Clifford Sifton fut en mesure de le satisfaire. Au début de 1901, il confia à James Hamilton Ross*, commissaire des travaux publics et trésorier des Territoires du Nord-Ouest, le poste de commissaire du Yukon. Le 1er mars, le premier ministre des territoires, Frederick William Gordon Haultain*, désigna Arthur Lewis Watkins Sifton comme successeur de Ross. Les autorités fédérales avaient octroyé aux territoires le plein gouvernement responsable en 1897. Toutefois, le rythme de la croissance démographique exigeait des installations et une infrastructure que la subvention annuelle d’Ottawa ne permettait plus du tout de financer.
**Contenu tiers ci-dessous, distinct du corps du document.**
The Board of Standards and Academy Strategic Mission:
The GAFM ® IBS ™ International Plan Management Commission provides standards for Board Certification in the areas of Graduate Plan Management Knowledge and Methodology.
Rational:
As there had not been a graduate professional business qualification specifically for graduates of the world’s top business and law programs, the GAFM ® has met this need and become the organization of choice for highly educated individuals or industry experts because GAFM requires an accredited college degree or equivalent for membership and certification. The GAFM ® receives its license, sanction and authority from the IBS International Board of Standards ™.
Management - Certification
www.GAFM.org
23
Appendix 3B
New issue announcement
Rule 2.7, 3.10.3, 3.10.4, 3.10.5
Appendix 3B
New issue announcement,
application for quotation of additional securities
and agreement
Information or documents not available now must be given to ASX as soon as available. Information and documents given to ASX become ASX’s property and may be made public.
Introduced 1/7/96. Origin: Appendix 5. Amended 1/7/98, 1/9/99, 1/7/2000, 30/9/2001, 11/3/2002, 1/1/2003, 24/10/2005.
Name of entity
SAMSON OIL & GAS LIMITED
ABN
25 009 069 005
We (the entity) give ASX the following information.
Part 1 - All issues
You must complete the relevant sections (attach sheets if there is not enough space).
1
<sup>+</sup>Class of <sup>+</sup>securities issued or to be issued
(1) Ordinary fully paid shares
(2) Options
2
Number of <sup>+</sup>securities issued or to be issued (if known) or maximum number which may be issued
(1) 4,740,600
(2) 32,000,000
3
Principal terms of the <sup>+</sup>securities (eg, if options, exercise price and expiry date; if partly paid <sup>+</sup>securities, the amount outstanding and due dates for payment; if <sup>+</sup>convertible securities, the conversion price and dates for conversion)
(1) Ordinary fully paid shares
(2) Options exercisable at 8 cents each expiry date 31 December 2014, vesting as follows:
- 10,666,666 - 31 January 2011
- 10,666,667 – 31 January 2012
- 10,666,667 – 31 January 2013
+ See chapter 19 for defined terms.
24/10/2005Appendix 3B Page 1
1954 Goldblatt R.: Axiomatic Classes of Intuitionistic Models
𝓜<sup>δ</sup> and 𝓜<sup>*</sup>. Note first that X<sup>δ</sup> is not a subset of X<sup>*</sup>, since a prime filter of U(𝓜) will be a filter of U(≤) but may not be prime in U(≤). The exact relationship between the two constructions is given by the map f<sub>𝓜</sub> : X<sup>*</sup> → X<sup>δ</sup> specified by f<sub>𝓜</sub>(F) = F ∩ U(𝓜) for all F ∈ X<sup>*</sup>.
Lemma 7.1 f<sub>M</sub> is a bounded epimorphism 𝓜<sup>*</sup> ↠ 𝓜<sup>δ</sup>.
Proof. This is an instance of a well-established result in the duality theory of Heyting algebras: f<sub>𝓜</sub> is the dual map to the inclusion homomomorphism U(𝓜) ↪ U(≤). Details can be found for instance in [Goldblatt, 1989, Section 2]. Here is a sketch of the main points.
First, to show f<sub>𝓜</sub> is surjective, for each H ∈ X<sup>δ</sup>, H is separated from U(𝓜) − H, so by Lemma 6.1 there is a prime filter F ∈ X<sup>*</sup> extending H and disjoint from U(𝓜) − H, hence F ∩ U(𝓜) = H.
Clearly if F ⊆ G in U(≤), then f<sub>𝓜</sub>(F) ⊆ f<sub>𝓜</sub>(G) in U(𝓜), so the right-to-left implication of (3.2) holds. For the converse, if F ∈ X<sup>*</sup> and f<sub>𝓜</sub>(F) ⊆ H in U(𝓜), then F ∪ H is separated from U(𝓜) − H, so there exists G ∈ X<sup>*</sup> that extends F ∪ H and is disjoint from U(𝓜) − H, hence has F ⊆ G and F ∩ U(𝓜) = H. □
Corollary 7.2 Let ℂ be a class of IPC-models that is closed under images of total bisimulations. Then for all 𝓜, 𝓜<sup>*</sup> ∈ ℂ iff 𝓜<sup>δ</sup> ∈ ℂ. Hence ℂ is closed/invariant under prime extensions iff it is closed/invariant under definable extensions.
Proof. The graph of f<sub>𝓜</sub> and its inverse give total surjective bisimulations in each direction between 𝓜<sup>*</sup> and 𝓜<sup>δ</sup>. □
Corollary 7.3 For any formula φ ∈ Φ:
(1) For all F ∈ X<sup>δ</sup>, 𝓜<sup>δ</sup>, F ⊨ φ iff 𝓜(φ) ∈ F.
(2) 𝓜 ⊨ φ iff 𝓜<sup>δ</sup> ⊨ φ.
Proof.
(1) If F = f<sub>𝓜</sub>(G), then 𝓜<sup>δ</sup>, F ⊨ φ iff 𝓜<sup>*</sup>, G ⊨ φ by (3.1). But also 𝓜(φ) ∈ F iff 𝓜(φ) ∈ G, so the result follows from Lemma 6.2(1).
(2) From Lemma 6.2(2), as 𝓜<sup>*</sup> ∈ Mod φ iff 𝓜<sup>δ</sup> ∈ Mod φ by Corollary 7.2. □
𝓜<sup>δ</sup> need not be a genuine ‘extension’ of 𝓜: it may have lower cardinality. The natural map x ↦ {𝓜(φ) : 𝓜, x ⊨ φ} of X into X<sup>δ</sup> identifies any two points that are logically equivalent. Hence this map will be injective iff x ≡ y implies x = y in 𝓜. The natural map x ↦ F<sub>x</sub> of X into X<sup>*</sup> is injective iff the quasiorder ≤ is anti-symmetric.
Les revendications en faveur de l’autonomie provinciale, défendues par le cabinet de Haultain, s’intensifiaient. Dès son entrée en fonction, Arthur Lewis Watkins Sifton embrassa cette cause. Il demanda des subsides additionnels pour les dépenses imprévues, puis se rendit à Ottawa avec Haultain en vue d’obtenir de meilleures conditions financières et, dans un avenir plus éloigné, l’autonomie. Il fut réélu avec une forte majorité en 1902.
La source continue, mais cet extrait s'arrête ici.